# Mevcut veriler
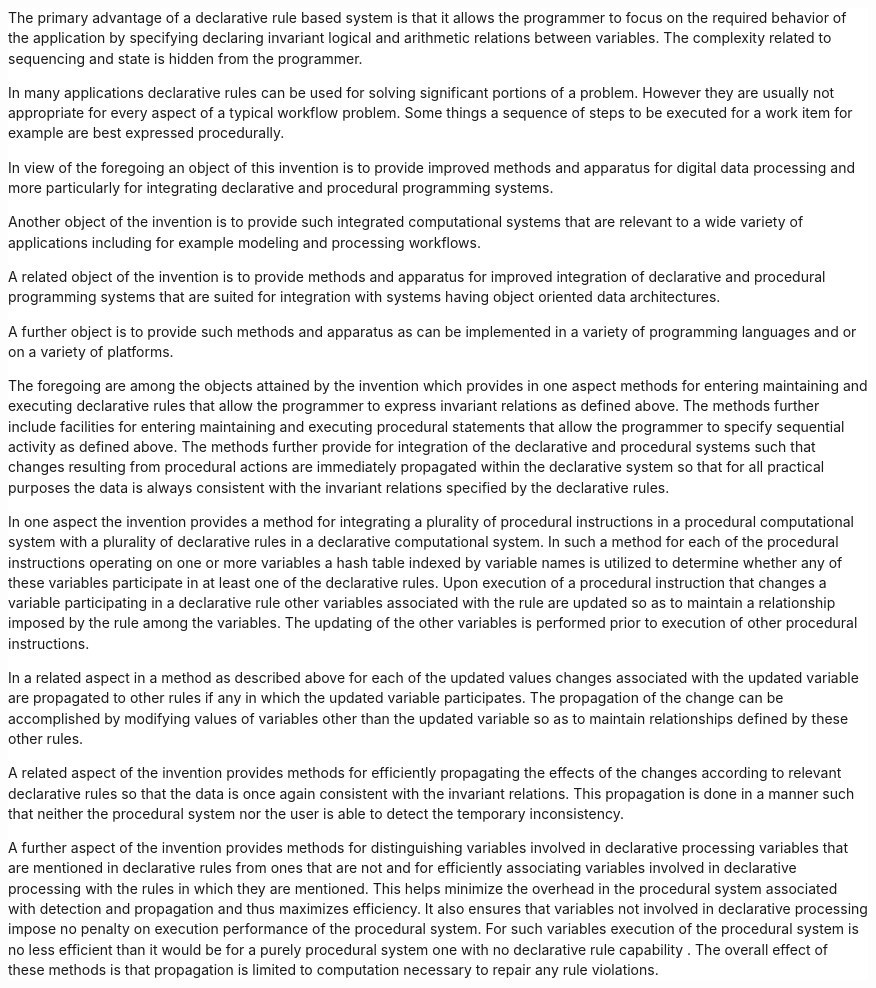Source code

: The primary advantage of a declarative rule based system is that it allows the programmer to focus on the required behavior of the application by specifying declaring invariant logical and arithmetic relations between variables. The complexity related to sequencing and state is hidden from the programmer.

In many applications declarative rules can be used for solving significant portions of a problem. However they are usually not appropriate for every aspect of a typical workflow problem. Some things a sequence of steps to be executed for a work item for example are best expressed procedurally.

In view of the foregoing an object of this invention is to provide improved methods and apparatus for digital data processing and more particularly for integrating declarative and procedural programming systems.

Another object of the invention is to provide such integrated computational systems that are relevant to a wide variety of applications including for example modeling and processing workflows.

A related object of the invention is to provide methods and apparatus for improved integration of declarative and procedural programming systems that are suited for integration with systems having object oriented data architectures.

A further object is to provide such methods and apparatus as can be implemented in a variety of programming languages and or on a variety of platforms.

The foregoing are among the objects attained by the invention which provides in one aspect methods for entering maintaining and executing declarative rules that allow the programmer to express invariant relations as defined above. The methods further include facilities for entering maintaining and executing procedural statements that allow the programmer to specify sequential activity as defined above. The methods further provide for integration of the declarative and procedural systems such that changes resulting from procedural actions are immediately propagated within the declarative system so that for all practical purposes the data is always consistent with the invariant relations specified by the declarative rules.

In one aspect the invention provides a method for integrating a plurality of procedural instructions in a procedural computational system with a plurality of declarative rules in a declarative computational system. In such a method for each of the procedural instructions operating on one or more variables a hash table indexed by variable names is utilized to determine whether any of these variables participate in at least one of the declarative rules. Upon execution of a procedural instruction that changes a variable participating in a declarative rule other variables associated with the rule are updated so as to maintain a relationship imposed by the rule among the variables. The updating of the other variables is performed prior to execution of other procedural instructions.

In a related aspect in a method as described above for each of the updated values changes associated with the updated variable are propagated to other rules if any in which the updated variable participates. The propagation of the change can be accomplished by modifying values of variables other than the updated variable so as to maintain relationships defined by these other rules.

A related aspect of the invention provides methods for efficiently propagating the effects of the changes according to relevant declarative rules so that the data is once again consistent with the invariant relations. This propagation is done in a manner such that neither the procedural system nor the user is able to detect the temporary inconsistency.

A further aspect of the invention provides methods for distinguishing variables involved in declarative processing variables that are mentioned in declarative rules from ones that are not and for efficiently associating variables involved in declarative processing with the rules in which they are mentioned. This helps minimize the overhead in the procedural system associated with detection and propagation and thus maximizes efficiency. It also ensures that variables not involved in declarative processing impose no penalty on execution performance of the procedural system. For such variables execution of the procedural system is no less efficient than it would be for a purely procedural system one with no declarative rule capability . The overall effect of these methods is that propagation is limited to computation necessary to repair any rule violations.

==

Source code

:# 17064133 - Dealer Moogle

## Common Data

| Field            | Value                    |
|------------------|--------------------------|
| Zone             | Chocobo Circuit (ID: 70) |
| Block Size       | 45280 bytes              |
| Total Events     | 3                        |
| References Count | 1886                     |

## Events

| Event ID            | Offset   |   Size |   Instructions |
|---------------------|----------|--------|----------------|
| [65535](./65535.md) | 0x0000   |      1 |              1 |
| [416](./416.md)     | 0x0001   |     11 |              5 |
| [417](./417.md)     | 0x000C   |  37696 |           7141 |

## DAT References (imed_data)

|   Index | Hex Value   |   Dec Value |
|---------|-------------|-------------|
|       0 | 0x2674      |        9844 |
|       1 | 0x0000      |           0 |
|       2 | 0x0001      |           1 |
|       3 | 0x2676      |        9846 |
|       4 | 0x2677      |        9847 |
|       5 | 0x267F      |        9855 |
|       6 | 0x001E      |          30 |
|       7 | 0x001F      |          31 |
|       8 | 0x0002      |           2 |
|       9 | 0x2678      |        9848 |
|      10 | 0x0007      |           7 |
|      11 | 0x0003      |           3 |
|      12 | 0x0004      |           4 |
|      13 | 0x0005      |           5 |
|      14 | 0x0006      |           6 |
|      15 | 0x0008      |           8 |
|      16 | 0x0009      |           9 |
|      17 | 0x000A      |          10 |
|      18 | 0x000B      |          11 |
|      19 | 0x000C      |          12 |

* * *

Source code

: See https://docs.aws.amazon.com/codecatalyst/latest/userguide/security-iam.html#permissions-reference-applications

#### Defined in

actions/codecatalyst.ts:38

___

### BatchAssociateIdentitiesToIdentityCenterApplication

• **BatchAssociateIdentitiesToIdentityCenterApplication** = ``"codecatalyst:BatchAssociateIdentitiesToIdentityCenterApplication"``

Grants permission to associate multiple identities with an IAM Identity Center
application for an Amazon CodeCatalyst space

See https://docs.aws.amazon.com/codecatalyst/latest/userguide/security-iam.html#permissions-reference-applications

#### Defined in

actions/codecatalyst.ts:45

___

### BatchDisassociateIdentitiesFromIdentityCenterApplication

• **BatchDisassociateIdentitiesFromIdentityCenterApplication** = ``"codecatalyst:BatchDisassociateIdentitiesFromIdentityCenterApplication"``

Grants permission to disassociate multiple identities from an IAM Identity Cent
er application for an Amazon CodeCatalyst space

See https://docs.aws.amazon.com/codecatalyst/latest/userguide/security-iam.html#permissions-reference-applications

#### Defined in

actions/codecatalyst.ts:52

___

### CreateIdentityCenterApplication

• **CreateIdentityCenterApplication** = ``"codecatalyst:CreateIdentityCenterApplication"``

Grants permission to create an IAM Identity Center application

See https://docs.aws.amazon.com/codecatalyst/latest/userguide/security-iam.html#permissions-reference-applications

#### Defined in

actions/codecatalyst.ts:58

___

# Görevin amacı
Yukarıdaki malzemede "consistent" dizesini içeren tüm satırları hiç değiştirmeden döndür.

# Çözümünüz
The foregoing are among the objects attained by the invention which provides in one aspect methods for entering maintaining and executing declarative rules that allow the programmer to express invariant relations as defined above. The methods further include facilities for entering maintaining and executing procedural statements that allow the programmer to specify sequential activity as defined above. The methods further provide for integration of the declarative and procedural systems such that changes resulting from procedural actions are immediately propagated within the declarative system so that for all practical purposes the data is always consistent with the invariant relations specified by the declarative rules.
A related aspect of the invention provides methods for efficiently propagating the effects of the changes according to relevant declarative rules so that the data is once again consistent with the invariant relations. This propagation is done in a manner such that neither the procedural system nor the user is able to detect the temporary inconsistency.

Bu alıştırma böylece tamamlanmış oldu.